## DA FARE
[1] Elenca tutte le date di giorno e mese che compaiono nel testo sulla politica sanitaria.
[2] In quale numero della Gazzetta Ufficiale, secondo il testo sulla politica sanitaria, è stato pubblicato il decreto interministeriale n. 77?
[3] Per favore, ripeti alla lettera la parte del testo sulla politica sanitaria che si apre con le parole contenenti "Roma, 29 settembre" e si chiude con "ripresa e resilienza.".

## TESTO IN ESAME
* * * *
Roma, 29 settembre – Con l’insediamento del nuovo governo di centrodestra presieduto (salvo improbabili colpi di scena) da Giorgia Meloni, potrebbero cambiare, e non di poco, le scelte di politica sanitaria nel prossimo futuro, a partire dalla riforma della medicina territoriale messa nero su bianco dal Governo Draghi con il decreto interministeriale di natura regolamentare del 23 maggio 2022 , n. 77, pubblicato sulla Gazzetta Ufficiale n. 144 del successivo 22 giugno, che ridisegna perimetro e funzioni del distretto sanitario, definendo modelli e standard per lo sviluppo dell’assistenza territoriale nel Ssn, nell’ambito del Piano nazionale di ripresa e resilienza.
* * * *
## Voci salvate
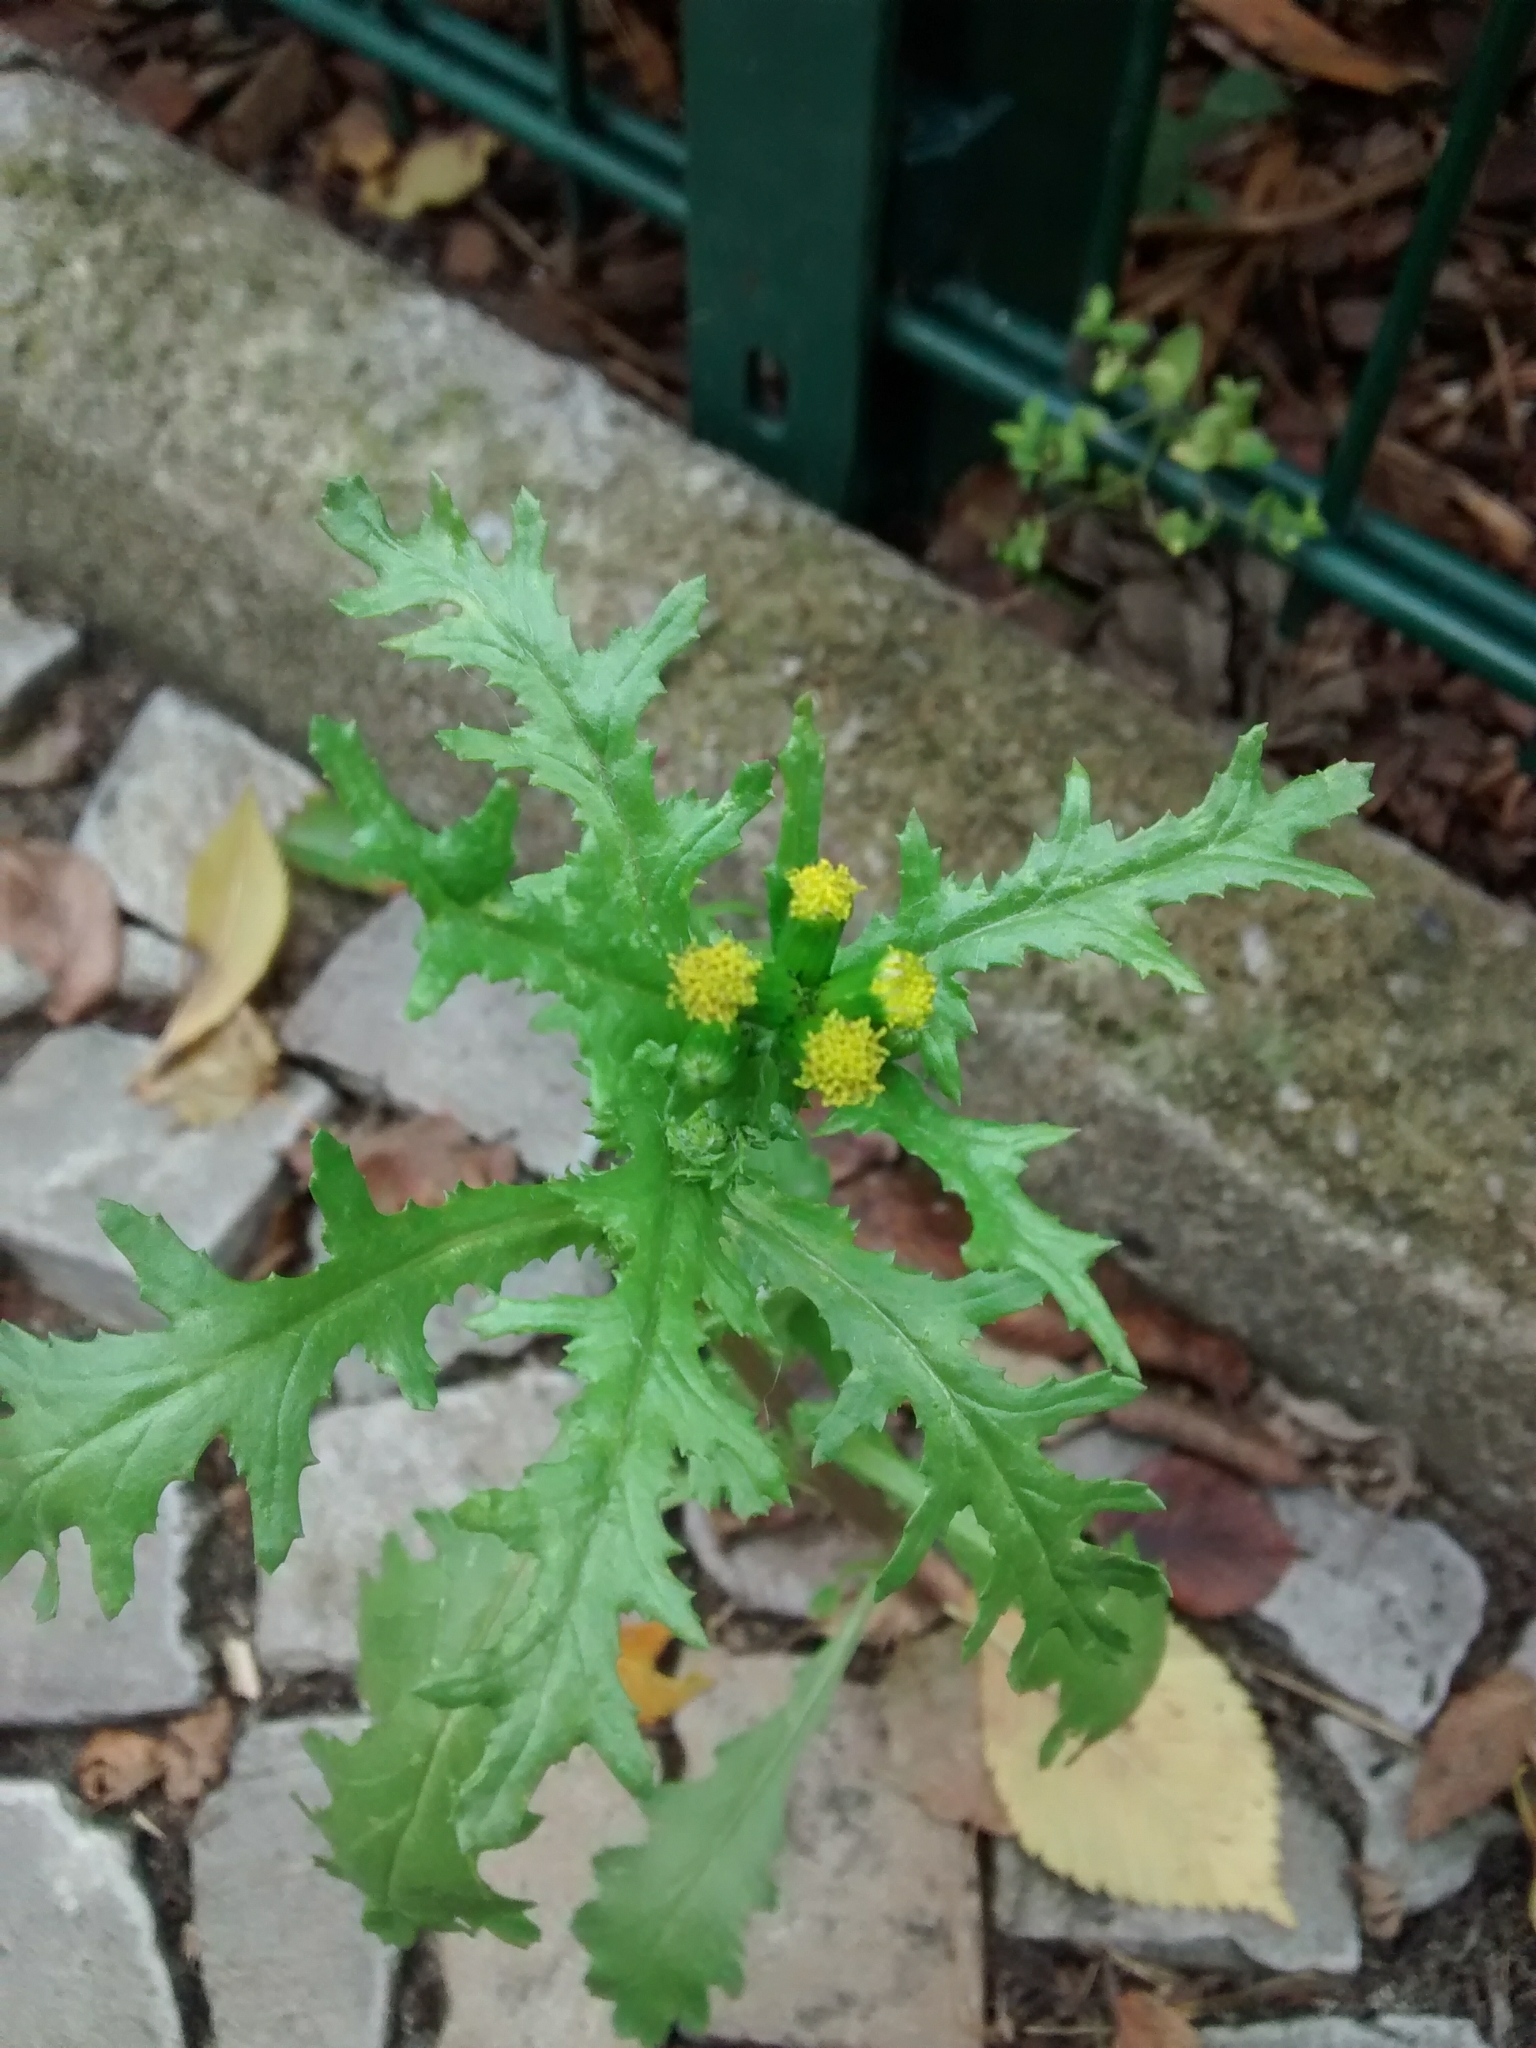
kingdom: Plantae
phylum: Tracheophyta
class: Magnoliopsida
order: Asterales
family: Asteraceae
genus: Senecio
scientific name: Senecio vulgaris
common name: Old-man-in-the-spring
* * * *
## SOLUZIONI DEI COMPITI
[1] 29 settembre; 23 maggio 2022; 22 giugno

[2] Nella Gazzetta Ufficiale n. 144.

[3]
Roma, 29 settembre – Con l’insediamento del nuovo governo di centrodestra presieduto (salvo improbabili colpi di scena) da Giorgia Meloni, potrebbero cambiare, e non di poco, le scelte di politica sanitaria nel prossimo futuro, a partire dalla riforma della medicina territoriale messa nero su bianco dal Governo Draghi con il decreto interministeriale di natura regolamentare del 23 maggio 2022 , n. 77, pubblicato sulla Gazzetta Ufficiale n. 144 del successivo 22 giugno, che ridisegna perimetro e funzioni del distretto sanitario, definendo modelli e standard per lo sviluppo dell’assistenza territoriale nel Ssn, nell’ambito del Piano nazionale di ripresa e resilienza.